Cell viability of digested juices of collagen film treated with different crosslinking methods.

To explore whether collagen films can provide nutrients as a source to promote cell growth, a further study was carried out. Giving its great need of nutritional substance, HepG2 cells were used as a model. Cells were cultured overnight under FBS-free conditions (protein starved) in order to remove the nutritional effects of the FBS to understand whether the collagen films had the function of being the protein supplementation of the cells. The results revealed that all samples could provide nutrition for cells (Fig. 4). Especially UV and tannin-treated films which had no significant difference from the positive control (p > 0.05). It benefited from the higher DH of UV-treated collagen film after digestion, which was more easily absorbed by cells. And in lower concentrations, tannins could be used for the purpose of accelerated recovery of cells^[34]. It could be noticed, that although several treated collagen films provided nutritional effects, it was less but still promote cell growth slowly. Overall, various collagen film treatments had significant effects on cell growth (p < 0.05) except the one treated with GA treated, suggesting that different cross-linking treatments had a certain effect on the bio-availability of collagen.

Figure 4. 

Cell viability of collagen films and films treated with UV, DHT, tannin and GA.

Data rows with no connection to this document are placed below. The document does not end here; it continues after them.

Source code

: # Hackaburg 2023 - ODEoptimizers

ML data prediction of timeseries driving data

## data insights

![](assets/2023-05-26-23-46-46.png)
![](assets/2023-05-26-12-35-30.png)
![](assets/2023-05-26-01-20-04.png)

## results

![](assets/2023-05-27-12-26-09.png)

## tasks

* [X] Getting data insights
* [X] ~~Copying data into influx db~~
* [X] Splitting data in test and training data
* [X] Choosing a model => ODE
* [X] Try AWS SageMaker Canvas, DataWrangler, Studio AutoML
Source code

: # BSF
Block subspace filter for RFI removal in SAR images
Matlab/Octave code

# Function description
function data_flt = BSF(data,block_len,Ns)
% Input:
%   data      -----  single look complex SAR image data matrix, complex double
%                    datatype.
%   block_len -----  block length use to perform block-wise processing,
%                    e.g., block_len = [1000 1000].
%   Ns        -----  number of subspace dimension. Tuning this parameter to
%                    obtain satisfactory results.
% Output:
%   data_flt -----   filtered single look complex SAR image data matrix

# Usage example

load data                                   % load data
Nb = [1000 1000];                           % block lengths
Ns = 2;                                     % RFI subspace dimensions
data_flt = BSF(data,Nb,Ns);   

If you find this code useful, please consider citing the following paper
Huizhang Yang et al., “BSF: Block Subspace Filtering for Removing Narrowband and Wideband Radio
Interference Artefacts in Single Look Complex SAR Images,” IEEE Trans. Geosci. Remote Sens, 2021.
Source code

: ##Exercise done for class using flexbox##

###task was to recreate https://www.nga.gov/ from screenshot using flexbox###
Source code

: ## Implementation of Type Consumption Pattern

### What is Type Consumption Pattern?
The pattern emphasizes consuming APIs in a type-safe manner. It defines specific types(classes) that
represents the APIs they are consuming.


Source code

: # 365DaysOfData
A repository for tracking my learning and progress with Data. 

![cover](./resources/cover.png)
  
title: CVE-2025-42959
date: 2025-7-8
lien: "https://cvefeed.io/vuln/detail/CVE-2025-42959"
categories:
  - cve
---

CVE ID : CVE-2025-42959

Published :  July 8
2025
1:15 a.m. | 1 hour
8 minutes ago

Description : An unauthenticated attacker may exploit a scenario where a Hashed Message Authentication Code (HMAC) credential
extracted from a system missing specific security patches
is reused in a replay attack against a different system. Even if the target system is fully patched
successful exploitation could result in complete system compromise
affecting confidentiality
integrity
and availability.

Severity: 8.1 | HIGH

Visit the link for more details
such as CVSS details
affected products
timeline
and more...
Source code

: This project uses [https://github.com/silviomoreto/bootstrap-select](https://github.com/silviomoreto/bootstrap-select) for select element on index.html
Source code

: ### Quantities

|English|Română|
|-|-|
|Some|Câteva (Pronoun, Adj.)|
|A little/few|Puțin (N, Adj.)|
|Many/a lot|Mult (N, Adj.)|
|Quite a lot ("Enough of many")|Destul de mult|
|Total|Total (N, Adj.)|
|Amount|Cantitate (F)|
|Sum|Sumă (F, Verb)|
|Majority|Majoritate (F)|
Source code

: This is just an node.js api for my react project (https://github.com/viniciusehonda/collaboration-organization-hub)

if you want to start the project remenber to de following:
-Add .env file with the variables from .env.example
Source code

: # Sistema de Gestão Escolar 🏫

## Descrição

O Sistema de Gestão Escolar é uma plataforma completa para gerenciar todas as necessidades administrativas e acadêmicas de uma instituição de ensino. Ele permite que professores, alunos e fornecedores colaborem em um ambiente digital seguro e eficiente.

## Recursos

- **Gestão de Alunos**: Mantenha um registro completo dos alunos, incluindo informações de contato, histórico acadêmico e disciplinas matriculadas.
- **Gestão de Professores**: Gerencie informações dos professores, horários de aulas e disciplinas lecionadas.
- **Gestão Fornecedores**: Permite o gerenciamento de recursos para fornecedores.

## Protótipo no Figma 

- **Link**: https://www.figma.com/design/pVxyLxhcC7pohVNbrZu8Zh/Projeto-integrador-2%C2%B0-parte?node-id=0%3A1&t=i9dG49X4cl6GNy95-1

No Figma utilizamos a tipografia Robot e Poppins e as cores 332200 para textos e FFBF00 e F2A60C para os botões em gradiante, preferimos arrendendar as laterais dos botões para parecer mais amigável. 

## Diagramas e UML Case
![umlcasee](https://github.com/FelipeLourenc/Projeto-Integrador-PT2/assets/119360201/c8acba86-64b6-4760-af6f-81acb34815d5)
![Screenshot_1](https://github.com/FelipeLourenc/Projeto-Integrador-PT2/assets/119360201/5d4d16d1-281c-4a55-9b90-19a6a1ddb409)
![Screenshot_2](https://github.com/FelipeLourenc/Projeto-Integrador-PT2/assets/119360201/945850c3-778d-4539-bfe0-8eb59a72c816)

In order to estimate the effect of crosslinking on the nutritional and safety of collagen film after digestion, in vitro digestion and cell culture models were adopted. The results of dry matter loss, degree of hydrolysis and absorption of collagen had positive correlation (p < 0.01). Therein, UV treatment and DHT had high digestive performances while tannin and GA were the opposite. The results of FTIR likely showed that crosslinking affects the structure changes in digestion and absorption and pepsin could mainly cleave the disordered structure of collagen.

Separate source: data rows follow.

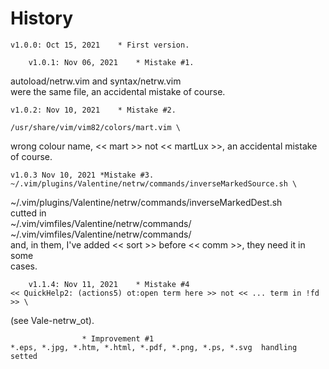 # History

	v1.0.0: Oct 15, 2021	* First version.

        v1.0.1: Nov 06, 2021    * Mistake #1. 
autoload/netrw.vim and syntax/netrw.vim \
were the same file, an accidental mistake of course.

	v1.0.2: Nov 10, 2021	* Mistake #2.
	
	/usr/share/vim/vim82/colors/mart.vim \
wrong colour name,  << mart >>  not  << martLux >>, an  accidental mistake of
course.

	v1.0.3 Nov 10, 2021	*Mistake #3.
	~/.vim/plugins/Valentine/netrw/commands/inverseMarkedSource.sh \
~/.vim/plugins/Valentine/netrw/commands/inverseMarkedDest.sh \
cutted in \
~/.vim/vimfiles/Valentine/netrw/commands/ \
~/.vim/vimfiles/Valentine/netrw/commands/ \
and, in them, I've added << sort >>  before  << comm >>, they need it in some \
cases.

		v1.1.4: Nov 11, 2021	* Mistake #4
	<< QuickHelp2: (actions5) ot:open term here >> not << ... term in !fd >> \
(see Vale-netrw_ot). 

					* Improvement #1
	*.eps, *.jpg, *.htm, *.html, *.pdf, *.png, *.ps, *.svg  handling setted

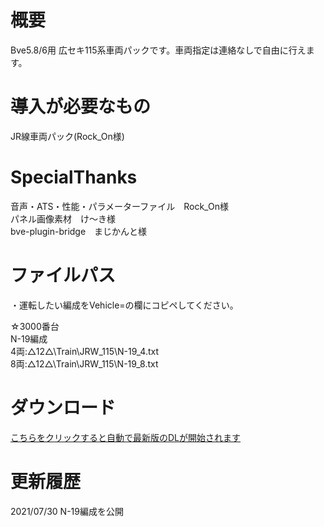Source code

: # 概要
Bve5.8/6用 広セキ115系車両パックです。車両指定は連絡なしで自由に行えます。  

# 導入が必要なもの
JR線車両パック(Rock_On様)  

# SpecialThanks  
音声・ATS・性能・パラメーターファイル　Rock_On様  
パネル画像素材　け〜き様  
bve-plugin-bridge　まじかんと様  

# ファイルパス  
・運転したい編成をVehicle=の欄にコピペしてください。  

☆3000番台  
N-19編成  
4両:△12△\Train\JRW_115\N-19_4.txt  
8両:△12△\Train\JRW_115\N-19_8.txt  

# ダウンロード  
[こちらをクリックすると自動で最新版のDLが開始されます](https://github.com/sankakujirusi12/Bve-seki115trainpack/archive/refs/heads/main.zip)  
  
# 更新履歴  
2021/07/30 N-19編成を公開  
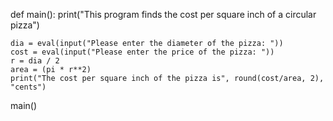 def main():
    print("This program finds the cost per square inch of a circular pizza")

    dia = eval(input("Please enter the diameter of the pizza: "))
    cost = eval(input("Please enter the price of the pizza: "))
    r = dia / 2
    area = (pi * r**2)
    print("The cost per square inch of the pizza is", round(cost/area, 2), "cents")

main()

Only glutaraldehyde treated film reduced cell viability to 73.13%, due to the incomplete removal of glutaraldehyde. The others had no negative effect and could even provide nutrition for HepG2 cells under starvation conditions, especially that UV and tannin treated films possess excellent nutritional properties. Therefore, except for glutaraldehyde, the other crosslinking methods could be used as safe approaches to promote film properties in terms of cell viability tests. These treatments had somewhat positive or negative effects on digestion.